On the night of August 8, 1969, Manson sent his followers Tex Watson, Susan Atkins, Linda Kasabian, and Patricia Krenwinkel to 10050 Cielo Drive, the current home of Sharon Tate and Roman Polanski (who was not there at the time), and told them to “totally destroy everyone in it, and make it as gruesome as you can.” The members, including Atkins, stabbed Tate (and consequently, her unborn child) and four other house guests to death.
Watson later wrote that as she was being killed, Sharon Tate cried: “Mother…mother.”
Our chef has taken inspiration from Manson's infamous usage of mushrooms and LSD. The mushrooms will be made with different preparations (pickled, powdered, caramel), and "L.S.D." is an acronym for Lentils, Shallot confit, and Duck breast. The cocktail, the Spahn Ranch Mule, is a sophisticated twist on another (alleged) Los Angeles classic: the Moscow Mule.

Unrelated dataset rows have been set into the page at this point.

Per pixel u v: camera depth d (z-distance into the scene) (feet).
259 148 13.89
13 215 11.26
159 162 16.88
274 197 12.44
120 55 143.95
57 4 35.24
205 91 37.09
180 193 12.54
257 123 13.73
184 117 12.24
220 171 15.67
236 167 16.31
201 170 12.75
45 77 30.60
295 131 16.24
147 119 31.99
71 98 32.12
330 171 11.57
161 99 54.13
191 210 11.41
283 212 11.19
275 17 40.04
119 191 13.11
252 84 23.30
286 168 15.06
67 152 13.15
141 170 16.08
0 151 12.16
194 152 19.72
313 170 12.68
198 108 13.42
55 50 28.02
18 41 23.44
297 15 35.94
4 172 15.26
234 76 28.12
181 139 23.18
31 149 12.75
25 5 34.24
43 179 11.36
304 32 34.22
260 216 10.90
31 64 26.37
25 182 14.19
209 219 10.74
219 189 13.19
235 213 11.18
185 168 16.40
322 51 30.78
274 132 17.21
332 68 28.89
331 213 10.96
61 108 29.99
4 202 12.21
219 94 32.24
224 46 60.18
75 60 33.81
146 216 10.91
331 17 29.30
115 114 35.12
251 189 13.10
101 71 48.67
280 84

Richard Ramirez: The Night Stalker
Richard Ramirez was an American serial killer and rapist. His highly publicized home invasion crime spree terrorized greater Los Angeles in the mid-80s. Prior to his capture, Ramirez was dubbed “The Night Stalker” by the news media.
He used a wide variety of weapons, including handguns, knives, a machete, a tire iron, and a hammer. During his crime spree, he killed over ten people, breaking into their homes late at night and brutalizing his victims.
An avowed Satanist, never expressed any remorse for his crimes, and the judge who upheld his thirteen death sentences remarked that Ramirez’s deeds exhibited “cruelty, callousness, and viciousness beyond any human understanding.” Ramirez died in 2013, of complications from B-cell lymphoma, while awaiting execution on California’s death row.
Our chef has taken inspiration from Richard Ramirez’s mental state for his final dish, a beautifully prepared milk tea cheesecake that has been butchered or brutalized, providing a graphic and vivid ending to the night.